「子どもや保護者は、誰が正規で誰が非正規なのかを知りません。だから、たった1年で学校を去ることに驚かれます。私自身、突然のお別れとなってクラスの子に泣かれたこともあります」
首都圏の公立小学校に勤める40代前半の川島和希(仮名)さんは、10年近い教員生活の中で、同じ学校に2年連続で勤めたことが一度しかない。
川島さんは民間企業勤務から教師に転身して10年目を迎える。これまで低学年から高学年まで幅広く担任し、時に若手教員と同じ学年を担当し、指導役も任されるなどしてきた。
だが、川島さんの立場は「臨時的任用教員」(常勤講師)と呼ばれるもの。民間企業でいうところの契約社員のようなものだ。川島さんはもう10年近く、この立場で雇われ続けている。
荒れたクラスを任される
「(正規職員と)同じ内容・責任を負わされるどころか、あえて難しいクラスを任されることもあります。『非正規だから潰れてもいい』と思われているんです」
川島さんは、非正規教員の境遇をそう嘆く。自身も過去に、任される学級がことごとく「荒れたクラス」だった時期もあるという。
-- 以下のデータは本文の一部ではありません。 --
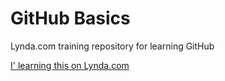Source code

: # GitHub Basics
Lynda.com training repository for learning GitHub

[I' learning this on Lynda.com](https://www.lynda.com)
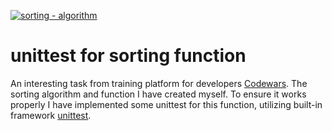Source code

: [![sorting - algorithm](https://img.shields.io/static/v1?label=sorting&message=algorithm&color=orange&logo=thealgorithms)](https://www.geeksforgeeks.org/fundamentals-of-algorithms/?ref=shm_outind)

# unittest for sorting function

An interesting task from training platform for developers [Codewars](https://www.codewars.com/dashboard).
The sorting algorithm and function I have created myself.
To ensure it works properly I have implemented some unittest for this function,
utilizing built-in framework [unittest](https://docs.python.org/3/library/unittest.html).

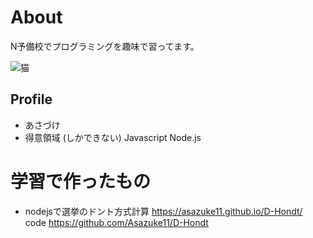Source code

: # About
N予備校でプログラミングを趣味で習ってます。

![猫](http://drive.google.com/uc?export=view&id=1emztEeFuim3NnP9wrQxw4SenHMM6L7Vx)
## Profile
- あさづけ
- 得意領域 (しかできない) Javascript Node.js

# 学習で作ったもの
- nodejsで選挙のドント方式計算
https://asazuke11.github.io/D-Hondt/
code
https://github.com/Asazuke11/D-Hondt
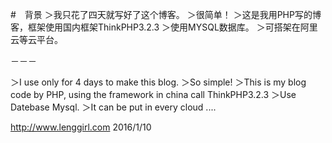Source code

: #　背景
＞我只花了四天就写好了这个博客。
＞很简单！
＞这是我用PHP写的博客，框架使用国内框架ThinkPHP3.2.3
＞使用MYSQL数据库。
＞可搭架在阿里云等云平台。

－－－

＞I use only for 4 days to make this blog.
＞So simple!
＞This is my blog code by PHP, using the framework in china call ThinkPHP3.2.3
＞Use Datebase Mysql.
＞It can be put in every cloud ....

http://www.lenggirl.com
2016/1/10

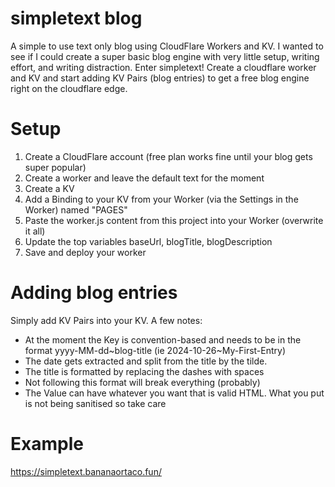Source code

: # simpletext blog
A simple to use text only blog using CloudFlare Workers and KV. I wanted to see if I could create a super basic blog engine with very little setup, writing effort, and writing distraction. Enter simpletext! Create a cloudflare worker and KV and start adding KV Pairs (blog entries) to get a free blog engine right on the cloudflare edge.

# Setup
1. Create a CloudFlare account (free plan works fine until your blog gets super popular)
2. Create a worker and leave the default text for the moment
4. Create a KV
3. Add a Binding to your KV from your Worker (via the Settings in the Worker) named "PAGES"
5. Paste the worker.js content from this project into your Worker (overwrite it all)
6. Update the top variables baseUrl, blogTitle, blogDescription
7. Save and deploy your worker

# Adding blog entries
Simply add KV Pairs into your KV. A few notes:
- At the moment the Key is convention-based and needs to be in the format yyyy-MM-dd\~blog-title (ie 2024-10-26\~My-First-Entry)
- The date gets extracted and split from the title by the tilde.
- The title is formatted by replacing the dashes with spaces
- Not following this format will break everything (probably)
- The Value can have whatever you want that is valid HTML. What you put is not being sanitised so take care

# Example
https://simpletext.bananaortaco.fun/
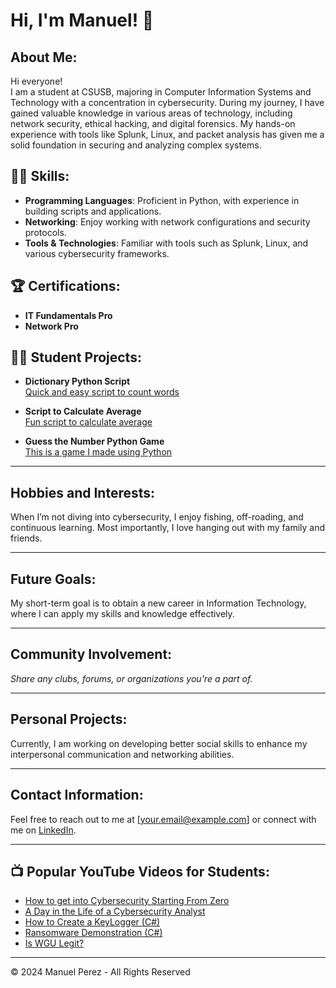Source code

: # Hi, I'm Manuel! 👋

## About Me:
Hi everyone!  
I am a student at CSUSB, majoring in Computer Information Systems and Technology with a concentration in cybersecurity. During my journey, I have gained valuable knowledge in various areas of technology, including network security, ethical hacking, and digital forensics. My hands-on experience with tools like Splunk, Linux, and packet analysis has given me a solid foundation in securing and analyzing complex systems.

## 👨‍💻 Skills:
- **Programming Languages**: Proficient in Python, with experience in building scripts and applications.
- **Networking**: Enjoy working with network configurations and security protocols.
- **Tools & Technologies**: Familiar with tools such as Splunk, Linux, and various cybersecurity frameworks.

## 🏆 Certifications:
- **IT Fundamentals Pro**
- **Network Pro** 

## 👨‍💻 Student Projects:

- **Dictionary Python Script**  
  [Quick and easy script to count words](https://github.com/user-attachments/files/17177150/Dictionary.python.Script-Manuel.Perez.pdf)

- **Script to Calculate Average**  
  [Fun script to calculate average](https://github.com/user-attachments/files/17177158/Script.to.calculate.Average-Manuel.Perez.pdf)

- **Guess the Number Python Game**  
  [This is a game I made using Python](https://github.com/user-attachments/files/17251566/Guess.the.number.Python.game-Manuel.Perez.pdf)

---

## Hobbies and Interests:
When I’m not diving into cybersecurity, I enjoy fishing, off-roading, and continuous learning. Most importantly, I love hanging out with my family and friends.

---

## Future Goals:
My short-term goal is to obtain a new career in Information Technology, where I can apply my skills and knowledge effectively.

---

## Community Involvement:
*Share any clubs, forums, or organizations you're a part of.*

---

## Personal Projects:
Currently, I am working on developing better social skills to enhance my interpersonal communication and networking abilities.

---

## Contact Information:
Feel free to reach out to me at [your.email@example.com] or connect with me on [LinkedIn](https://www.linkedin.com/in/your-linkedin-profile).

---

## 📺 Popular YouTube Videos for Students:

- [How to get into Cybersecurity Starting From Zero](https://www.youtube.com/watch?v=a83ASGn_V_s)
- [A Day in the Life of a Cybersecurity Analyst](https://www.youtube.com/watch?v=uHy3oM7NnoU)
- [How to Create a KeyLogger (C#)](https://www.youtube.com/watch?v=N-L9hklSlNk)
- [Ransomware Demonstration (C#)](https://www.youtube.com/watch?v=OfvdQeh79s0)
- [Is WGU Legit?](https://www.youtube.com/watch?v=E2MwRWxDBkA)

---

© 2024 Manuel Perez - All Rights Reserved
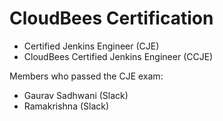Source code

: # CloudBees Certification

- Certified Jenkins Engineer (CJE)
- CloudBees Certified Jenkins Engineer (CCJE)

Members who passed the CJE exam:
- Gaurav Sadhwani (Slack)
- Ramakrishna (Slack)
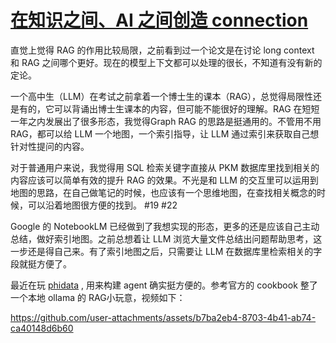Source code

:# [在知识之间、AI 之间创造 connection](https://github.com/VandeeFeng/gitmemo/issues/26)

直觉上觉得 RAG 的作用比较局限，之前看到过一个论文是在讨论 long context 和 RAG 之间哪个更好。现在的模型上下文都可以处理的很长，不知道有没有新的定论。

一个高中生（LLM）在考试之前拿着一个博士生的课本（RAG），总觉得局限性还是有的，它可以背诵出博士生课本的内容，但可能不能很好的理解。RAG 在短短一年之内发展出了很多形态，我觉得Graph RAG 的思路是挺通用的。不管用不用 RAG，都可以给 LLM 一个地图，一个索引指导，让 LLM 通过索引来获取自己想针对性提问的内容。

对于普通用户来说，我觉得用 SQL 检索关键字直接从 PKM 数据库里找到相关的内容应该可以简单有效的提升 RAG 的效果。不光是和 LLM 的交互里可以运用到地图的思路，在自己做笔记的时候，也应该有一个思维地图，在查找相关概念的时候，可以沿着地图很方便的找到。 #19 #22 

Google 的 NotebookLM 已经做到了我想实现的形态，更多的还是应该自己主动总结，做好索引地图。之前总想着让 LLM 浏览大量文件总结出问题帮助思考，这一步还是得自己来。有了索引地图之后，只需要让 LLM 在数据库里检索相关的字段就挺方便了。

最近在玩 [phidata](https://github.com/phidatahq/phidata) , 用来构建 agent 确实挺方便的。参考官方的 cookbook 整了一个本地 ollama 的 RAG小玩意，视频如下：

https://github.com/user-attachments/assets/b7ba2eb4-8703-4b41-ab74-ca40148d6b60

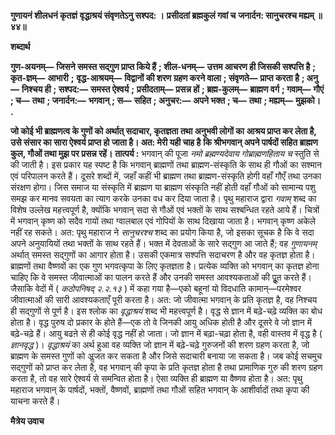 **गुणायनं शीलधनं कृतज्ञं** **वृद्धाश्रयं संवृणतेऽनु सश्पद: ।** **प्रसीदतां ब्रह्मकुलं गवां च** **जनार्दन: सानुचरश्च मह्यम् ॥ ४४॥** 

**शब्दार्थ** 

**गुण-अयनम्—** **जिसने समस्त सद्गुण प्राप्त किये हैं** **; शील-धनम्—** **उत्तम आचरण ही जिसकी सश्पत्ति है** **; कृत-ज्ञम्—** **आभारी** **;** **वृद्ध-आश्रयम्—** **विद्वानों की शरण ग्रहण करने वाला** **; संवृणते—** **प्राप्त करता है** **; अनु—** **निश्चय ही** **; सश्पद:—** **समस्त ऐश्वर्य** **;** **प्रसीदताम्—** **प्रसन्न हों** **; ब्रह्म-कुलम्—** **ब्राह्मण वर्ग** **; गवाम्—** **गौएं** **; च—** **तथा** **; जनार्दन:—** **भगवान्** **; स—** **सहित** **; अनुचर:—** **अपने भक्त** **; च—** **तथा** **; मह्यम्—** **मुझको।** **.** 

**जो कोई भी ब्राह्मणत्व के गुणों को अर्थात् सदाचार, कृतज्ञता तथा अनुभवी लोगों का** **आश्रय प्राप्त कर लेता है, उसे संसार का सारा ऐश्वर्य प्राप्त हो जाता है। अत: मेरी यही चाह है** **कि श्रीभगवान् अपने पार्षदों सहित ब्राह्मण कुल, गौओं तथा मुझ पर प्रसन्न रहें।** **तात्पर्य :** भगवान् की पूजा *नमो ब्रह्मण्यदेवाय गोब्राह्मणहिताय च* स्तुति से की जाती है। इस प्रकार यह स्पष्ट है कि भगवान् ब्राह्मणों तथा ब्राह्मण-संस्कृति के साथ ही गौओं का सश्मान एवं परिपालन करते हैं। दूसरे शब्दों में, जहाँ कहीं भी ब्राह्मण तथा ब्राह्मण-संस्कृति होगी वहाँ गौएँ तथा उनका संरक्षण होगा। जिस समाज या संस्कृति में ब्राह्मण या ब्राह्मण संस्कृति नहीं होती वहाँ गौओं को सामान्य पशु समझ कर मानव सवयता का त्याग करके उनका वध कर दिया जाता है। पृथु महाराज द्वारा *गवाम्* शब्द का विशेष उल्लेख महत्त्वपूर्ण है, क्योंकि भगवान् सदा से गौओं एवं भक्तों के साथ सश्बन्धित रहते आये हैं। चित्रों में भगवान् कृष्ण को सदैव गायों तथा ग्वालबाल एवं गोपियों के साथ दिखाया जाता है। भगवान् कृष्ण अकेले नहीं रह सकते। अत: पृथु महाराज ने *सानुचरश्च* शब्द का प्रयोग किया है, जो इसका सूचक है कि वे सदा अपने अनुयायियों तथा भक्तों के साथ रहते हैं। भक्त में देवताओं के सारे सद्गुण आ जाते हैं; वह *गुणायनम्* अर्थात् समस्त सद्गुणों का आगार होता है। उसकी एकमात्र सश्पत्ति सदाचरण है और वह कृतज्ञ होता है। ब्राह्मणों तथा वैष्णवों का एक गुण भगवत्कृपा के लिए कृतज्ञता है। प्रत्येक व्यक्ति को भगवान् का कृतज्ञ होना चाहिए कि वे समस्त जीवात्माओं का पालन करते हैं और उनकी समस्त आवश्यकताओं की पूॢत करते हैं। जैसाकि वेदों में ( *कठोपनिषद् २.२.१३* ) में कहा गया है—एको बहूनां यो विदधाति कामान्—परमेश्वर जीवात्माओं की सारी आवश्यकताएँ पूरी करता है। अत: जो जीवात्मा भगवान् के प्रति कृतज्ञ है, वह निश्चय ही सद्गुणों से पूर्ण है। इस श्लोक का *वृद्धाश्रयं* शब्द भी महत्त्वपूर्ण है। वृद्ध से ज्ञान में बढ़े-चढ़े व्यक्ति का बोध होता है। वृद्ध पुरुष दो प्रकार के होते हैं—एक तो वे जिनकी आयु अधिक होती है और दूसरे वे जो ज्ञान में बढ़े-चढ़े हैं। आयु बढऩे से ही कोई वृद्ध नहीं हो जाता। जो ज्ञान में बढ़ा-चढ़ा होता है, वही वास्तव में वृद्ध है ( *ज्ञानवृद्ध* )। *वृद्धाश्रयं* का अर्थ हुआ वह व्यक्ति जो ज्ञान में बढ़े-चढ़े गुरुजनों की शरण ग्रहण करता है, जो ब्राह्मण के समस्त गुणों को अॢजत कर सकता है और जिसे सदाचारी बनाया जा सकता है। जब कोई सचमुच सद्गुणों को प्राप्त कर लेता है, वह भगवान् की कृपा के प्रति कृतज्ञ होता है तथा प्रामाणिक गुरु की शरण ग्रहण करता है, तो वह सारे ऐश्वर्य से समन्वित होता है। ऐसा व्यक्ति ही ब्राह्मण या वैष्णव होता है। अत: पृथु महाराज भगवान् के पार्षदों, भक्तों, वैष्णवों, ब्राह्मणों तथा गौओं सहित भगवान् के आशीर्वादों तथा कृपा की याचना करते हैं।  

**मैत्रेय उवाच**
「非正規教員は皆、次の年に仕事にありつけるかどうか不安です。だから頼まれた仕事を断れません。悪い評判が立つと困りますからね。その結果、正規教員より多くの仕事を抱え込んでいる人もいます」
川島さんがそう語るように、非正規教員が誰も持ちたがらないクラスの担任を任されたり、面倒な校務を担わされたりするケースは珍しくない。昨今は精神疾患で病休に入る教員も多いが、そうした場合に代役を任されるのも、多くの場合が非正規教員だ。